#### Set task:
Please quote everything from "Coffee with Kadhal was" down to "a box-office bomb." in the Coffee with Kadhal article, word for word.
═════ Document segment
- Theatrical release poster
- Directed by: Sundar C
- Written by: Sundar C
- Screenplay by: Naru Narayanan Mahaakerthi Aravindraj
- Produced by: Khushbu A. C. S. Arun Kumar A. C. Shanmugam
- Starring: Jiiva Jai Srikanth Yogi Babu Malvika Sharma Amritha Aiyer Raiza Wilson Aishwarya Dutta Samyuktha Shanmuganathan Dhivyadharshini
- Cinematography: E. Krishnasamy
- Edited by: Fenny Oliver
- Music by: Yuvan Shankar Raja
- Production companies: Avni Cinemax Benzz Media (P) Ltd.
- Distributed by: Red Giant Movies
- Release date: 4 November 2022;
- Running time: 147 minutes
- Country: India
- Language: Tamil

= Coffee with Kadhal =

2022 film by Sundar C

Coffee with Kadhal is a 2022 Indian Tamil-language romantic comedy drama film directed and written by Sundar C and produced by Khushbu, A. C. S. Arun Kumar and A. C. Shanmugam under the banner of Avni Cinemax and Benzz Media (P) Ltd. The film stars Jiiva, Jai, Srikanth, Malvika Sharma (in her Tamil film debut), Amritha Aiyer, Raiza Wilson, Aishwarya Dutta, Samyuktha Shanmuganathan and Dhivyadharshini. The film's music is composed by Yuvan Shankar Raja, with cinematography handled by E. Krishnasamy and editing by Fenny Oliver. This was the posthumous film of noted actor-director Pratap Pothen, who died on 15 July 2022 from natural causes.

The film marks the second collaboration for Sundar C with Jiiva and Jai after Kalakalappu 2, and his fourth collaboration with Yuvan after Unakkaga Ellam Unakkaga, Rishi and Winner. It was shot extensively across Tamil Nadu including Chennai and predominantly shot in Ooty for 75 days.

Coffee with Kadhal was initially scheduled for a theatrical release in July 2022, but was postponed and was released on 4 November 2022 to mixed reviews from critics, and was a box-office bomb.

==Plot==

In Ooty, Kathir is an aspiring entrepreneur who has completed hotel management and wants to own a 5-star hotel. Saravanan is working in a startup abroad and lives with his live-in partner Neetu and Ravi is a music school teacher. Their sister Varshini is expecting, who complains about her workaholic husband Santhosh, and Radhika is Ravi's wife, who tries to get back her romantic relationship with Ravi and tries losing weight but he lost interest long back. Shruthi is their daughter.

Though Saravana is successful, his girlfriend dumps him with "Shining star" Rohan and soon resigns from his job and comes back to Ooty. He hides the truth from the family but tells only to Varshini as she is close to him. Meanwhile, the land where Kathir wants to build his hotel belongs to a Colonel, who will give the land only within his family. Abi is Kathir's close friend who also has a secret crush on him. At the 25th wedding anniversary of the Colonel, Kathir devises a plan to marry the Colonel's daughter Diya so that he will get the land. Both the parents accept the alliance and plan to get both Saravana's and Kathir's marriage together. Initially hesitant, Saravana still manages his lie. Meanwhile, Ravi is infatuated by Sarah, who runs a music troop and they both have a one-night stand. Later Sarah completely avoids Ravi, and Ravi later gets heartbroken.
══════════
═════ Source data
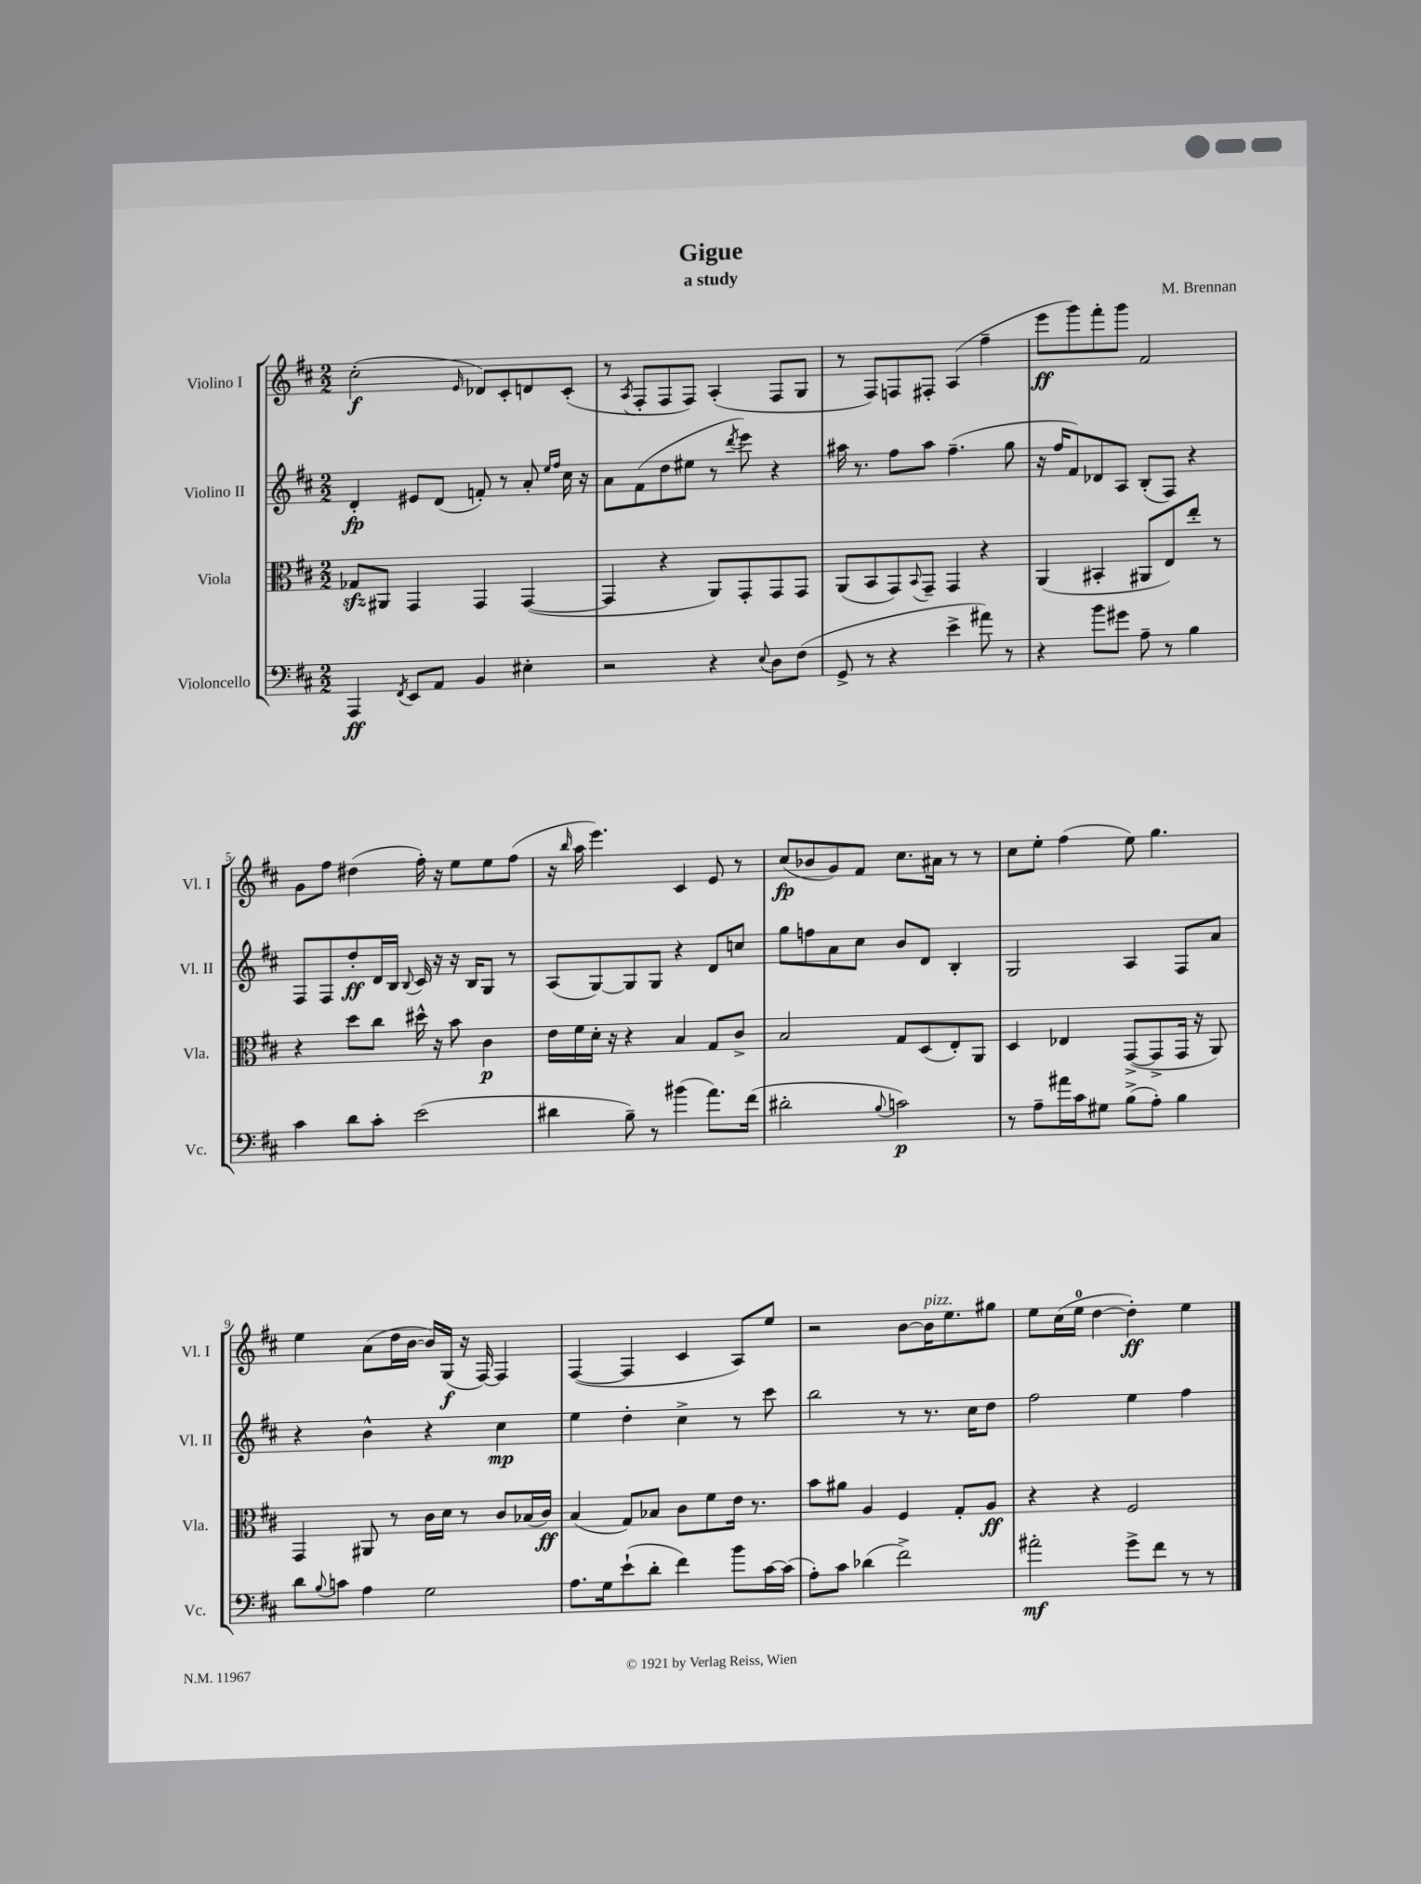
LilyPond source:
══════════
#### Right answer:
Coffee with Kadhal was initially scheduled for a theatrical release in July 2022, but was postponed and was released on 4 November 2022 to mixed reviews from critics, and was a box-office bomb.